Without copying any pictures, restate exactly the lines from the start of the records through the line containing "franchised and independent".

Dataset entries
--------------------

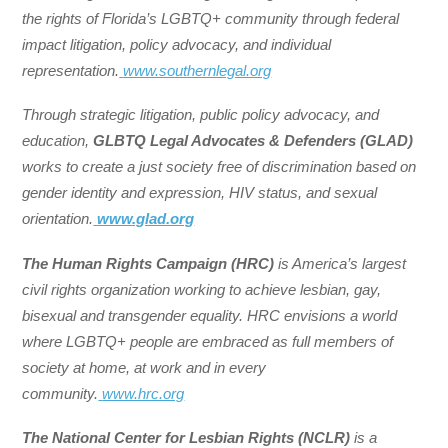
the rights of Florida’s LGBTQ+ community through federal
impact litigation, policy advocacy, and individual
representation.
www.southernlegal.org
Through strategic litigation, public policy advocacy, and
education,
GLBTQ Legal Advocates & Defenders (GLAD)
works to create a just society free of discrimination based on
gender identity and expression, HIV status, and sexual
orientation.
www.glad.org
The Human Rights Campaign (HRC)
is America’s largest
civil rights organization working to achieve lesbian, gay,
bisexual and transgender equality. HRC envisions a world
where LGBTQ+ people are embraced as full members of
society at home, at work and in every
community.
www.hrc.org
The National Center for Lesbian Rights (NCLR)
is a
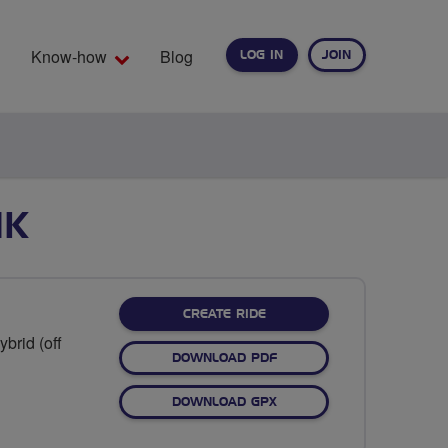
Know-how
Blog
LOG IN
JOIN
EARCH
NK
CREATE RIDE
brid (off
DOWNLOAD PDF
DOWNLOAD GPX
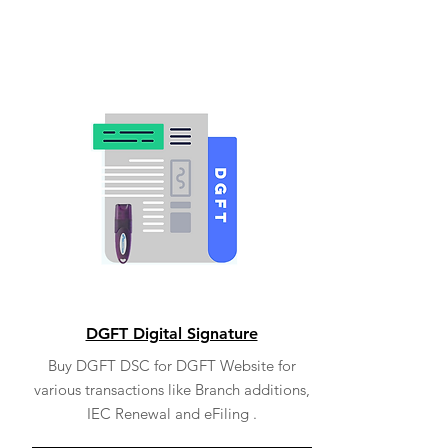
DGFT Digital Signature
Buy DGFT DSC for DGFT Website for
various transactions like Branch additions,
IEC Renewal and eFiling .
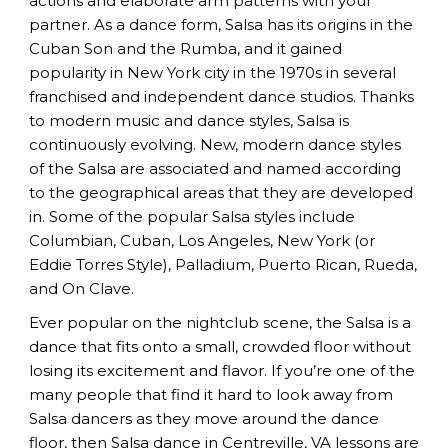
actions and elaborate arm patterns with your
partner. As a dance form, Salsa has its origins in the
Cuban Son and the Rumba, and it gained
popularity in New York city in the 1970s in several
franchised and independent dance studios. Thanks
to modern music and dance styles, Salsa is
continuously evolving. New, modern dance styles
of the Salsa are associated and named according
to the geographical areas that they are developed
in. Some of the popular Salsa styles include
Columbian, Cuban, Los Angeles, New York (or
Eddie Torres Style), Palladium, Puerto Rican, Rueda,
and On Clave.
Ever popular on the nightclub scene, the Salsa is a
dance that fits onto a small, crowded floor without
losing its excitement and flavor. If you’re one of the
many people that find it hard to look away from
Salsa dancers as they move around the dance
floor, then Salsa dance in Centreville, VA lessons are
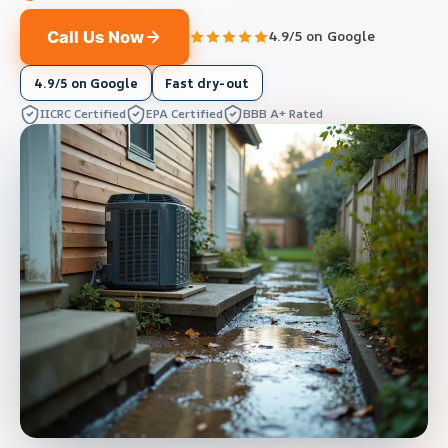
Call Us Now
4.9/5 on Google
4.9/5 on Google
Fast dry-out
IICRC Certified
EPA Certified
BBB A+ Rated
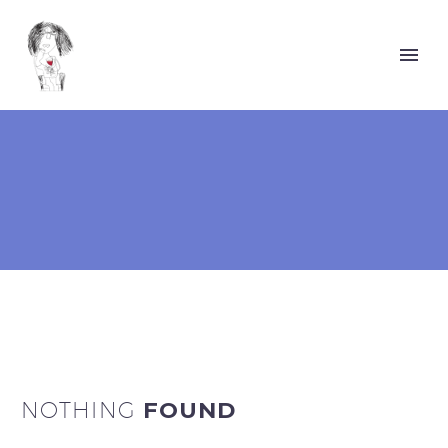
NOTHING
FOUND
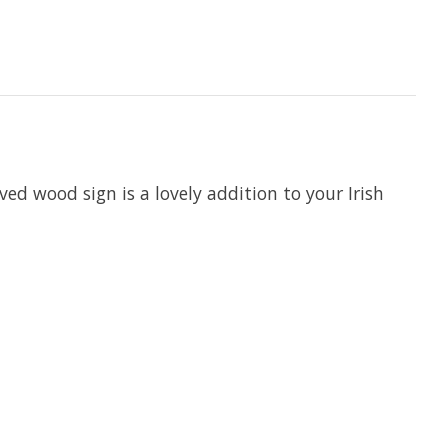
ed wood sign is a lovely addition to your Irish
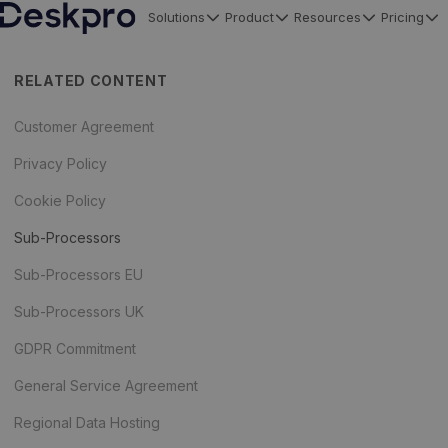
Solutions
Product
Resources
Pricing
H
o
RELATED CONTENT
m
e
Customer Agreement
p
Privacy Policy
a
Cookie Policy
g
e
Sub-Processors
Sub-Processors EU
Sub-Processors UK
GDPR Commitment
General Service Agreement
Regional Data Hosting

--------------------

Expected answer ▸
the rights of Florida’s LGBTQ+ community through federal
impact litigation, policy advocacy, and individual
representation.
www.southernlegal.org
Through strategic litigation, public policy advocacy, and
education,
GLBTQ Legal Advocates & Defenders (GLAD)
works to create a just society free of discrimination based on
gender identity and expression, HIV status, and sexual
orientation.
www.glad.org
The Human Rights Campaign (HRC)
is America’s largest
civil rights organization working to achieve lesbian, gay,
bisexual and transgender equality. HRC envisions a world
where LGBTQ+ people are embraced as full members of
society at home, at work and in every
community.
www.hrc.org
The National Center for Lesbian Rights (NCLR)
is a
Know-how
Blog
LOG IN
JOIN
EARCH
NK
CREATE RIDE
brid (off
DOWNLOAD PDF
DOWNLOAD GPX
DGFT Digital Signature
Buy DGFT DSC for DGFT Website for
various transactions like Branch additions,
IEC Renewal and eFiling .
actions and elaborate arm patterns with your
partner. As a dance form, Salsa has its origins in the
Cuban Son and the Rumba, and it gained
popularity in New York city in the 1970s in several
franchised and independent dance studios. Thanks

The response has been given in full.